Seungmin ve Haera hiçbir şey anlamıyordu, Haera yattığı yerden doğruldu ve kaşlarını çattı. "Bir dakika, Jia ne alaka?"
"Çünkü o fotoğrafı yayan kişi manyak orospu çocuğu Lee Minho ve yancısı Kang Jia'ymış."
Olay Gecesi
Park Jinyoung anlatılanların etkisiyle şaşırmıştı. Nayeon'un anlattığı kadarıyla Minho'nun takıntılı olduğun öğrenmişti fakat sırf sevdiği kızı geri döndürmek için eski bir fotoğrafı editleyip üniversite öğrencilerinin hepsine atacak kadar aptal bir düşünceye gireceğini düşünmemişti.
"Ne kadar çok şey yaşamışsınız."
Komiserin dediğiyle dudaklarının kenarları kıvrıldı oğlanın, "Bu daha ne ki?" diye mırıldandı. Komiser, çocuğun dediğini anlamadığın için "Bir şey mi dedin?" diye sorduğunda Seungmin "Hayır, demedim." dedi ve sandalyesine tekrar yaslandı. Tüm sorgu boyunca dimdik durduğu ve kendisini kastığı için kasları ağrımaya başlamıştı.
Jinyoung "Peki o halde," dedikten sonra oğlanın düz suratına döndü tekrardan. "Peki, Minho'nun öldürülmesinden şüphelendiğin birisi var mı?"
Seungmin kafasını salladı, "Emin değilim ama Felix'i tuvaletin çevresinde dolanırken görmüştüm." dedi. Park Jinyoung çocuğa baktığında, bu sefer elleriyle oynamıyordu. Kaygılı olmadığını gösteriyordu bu ama Kim Seungmin'e hiç güvenmiyordu. "Yujin'in tehlikeli olduğunu söylüyor, ayrıca sen de sinsi olduğunu kendi ağzınla söyledin."
"Yujin yapamaz çünkü o sadece insanların kirli çamaşırlarını çıkartır, cinayet gibi bir şeye asla cesaret edemez."
Jinyoung kollarını masanın üzerinden çekti ve "Hm," deyip kollarını göğsünde birleştirdi.
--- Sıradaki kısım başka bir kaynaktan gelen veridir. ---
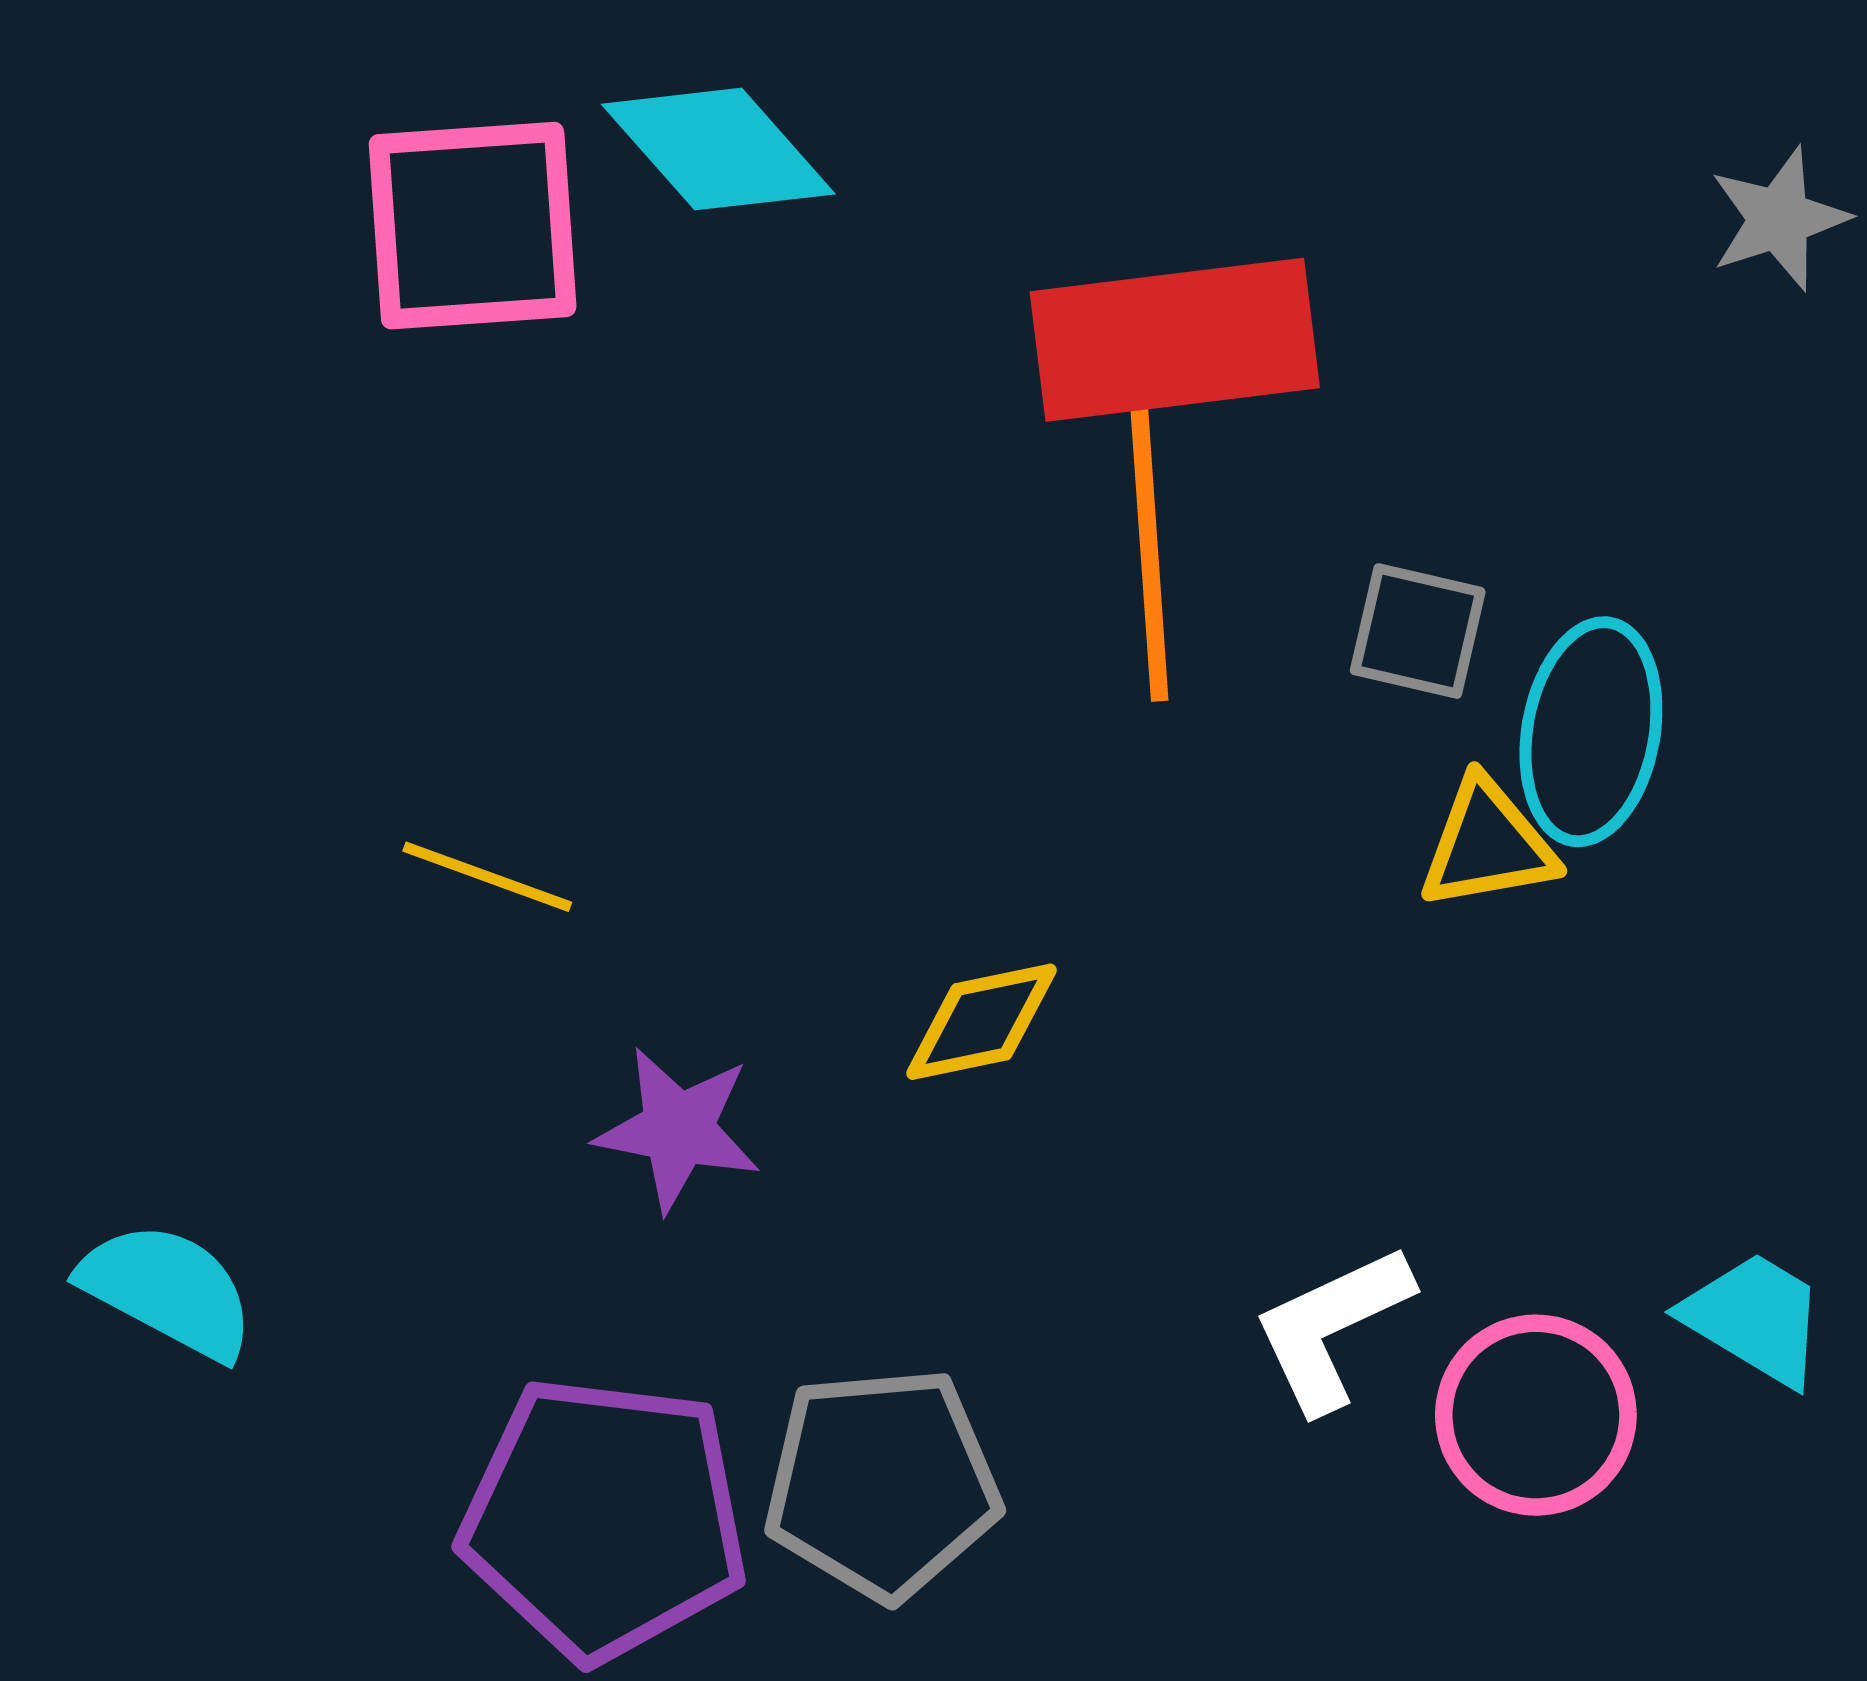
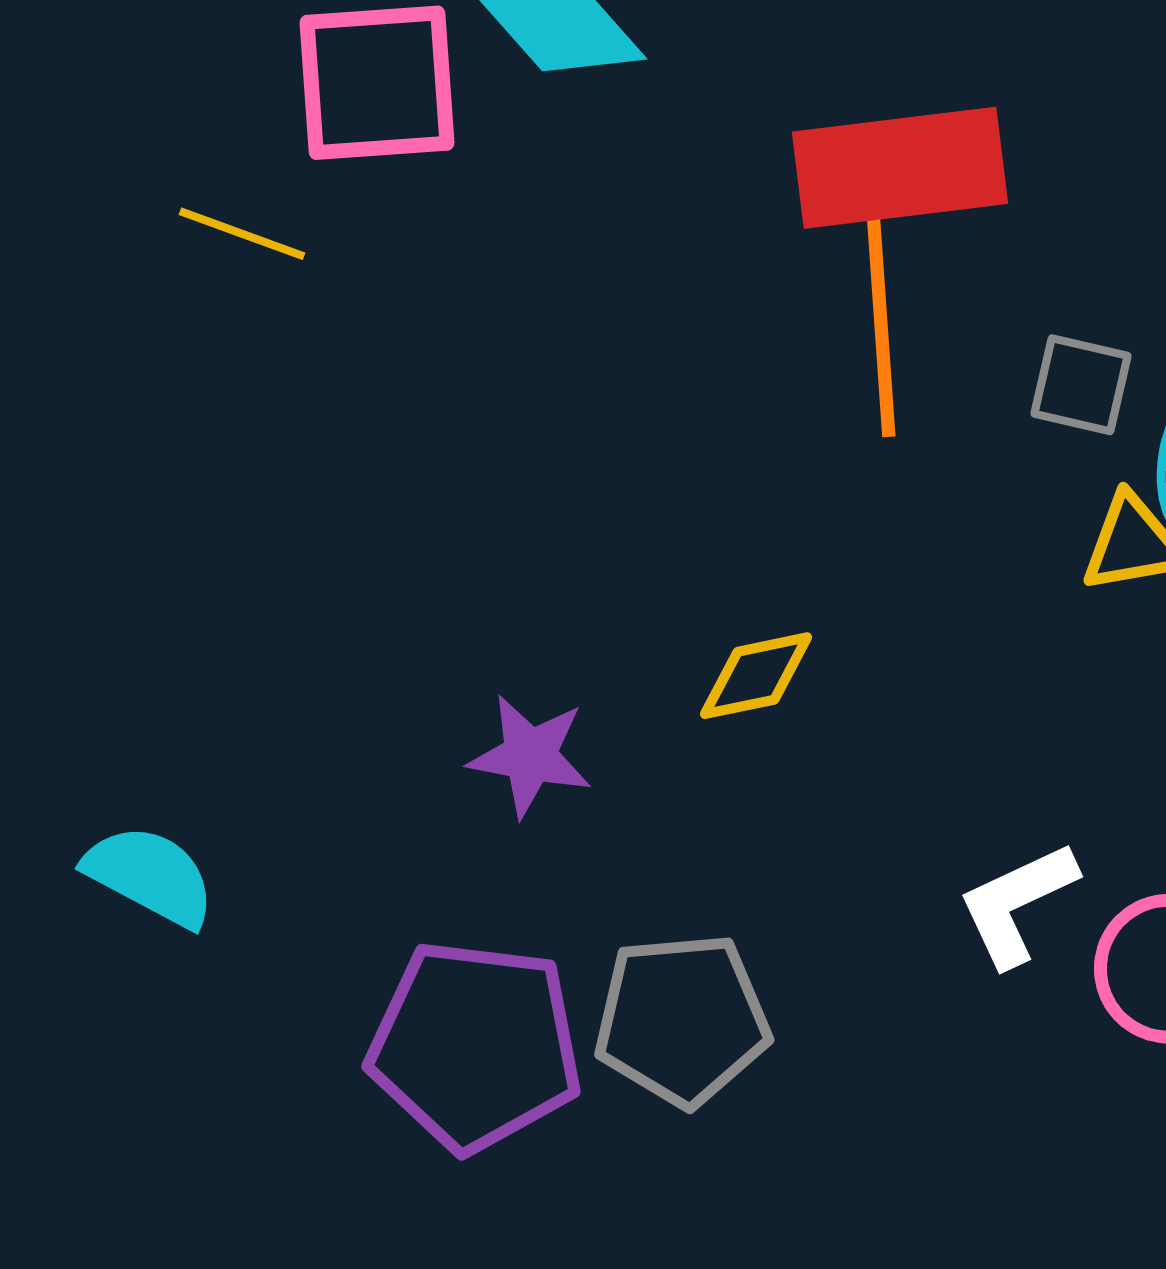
yellow line: (487, 877) -> (242, 234), moved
Kuruyan dudaklarını ıslatıp "Peki neden Arin değil, cinayet silahı şampanya şişesiymiş ve şampanyayı getiren kişi Arin'miş." dedi.
Seungmin güldü, "Felix'in bu gece kulübünde çalıştığını bilmiyorsunuz galiba." dedi ve stresten yanağının içini dişledi. "Şampanyaları bize servis ettikten sonra şişe bar kısmında kaldı ve Felix'in Minho'dan nefret ediyor. Tuvaletin yakınlarında gizli gizli etrafı kesiyordu."
"Yani sana göre katil Lee Felix mi?"
Seungmin kafasını hayır anlamında iki yana salladı, "Ben sadece tuvaletin yakınlarında gördüğümü söylüyorum." demişti. Çocuğun verdiği cevap her ne kadar Park Jinyoung'u tatmin etmese de, "Peki, çıkabilirsin. Sorgu için Felix'i çağırırsam sevinirim." dedi çocuğa.
Park Jinyoung kayıt cihazına uzanıp kaydı durdururken Kim Seungmin de ayağa kalktı. Komisere hafifçe tebessüm ettikten sonra "Tamam, iyi günler Bay Park." dedi ve sorguyu yaptıkları locadan çıktı.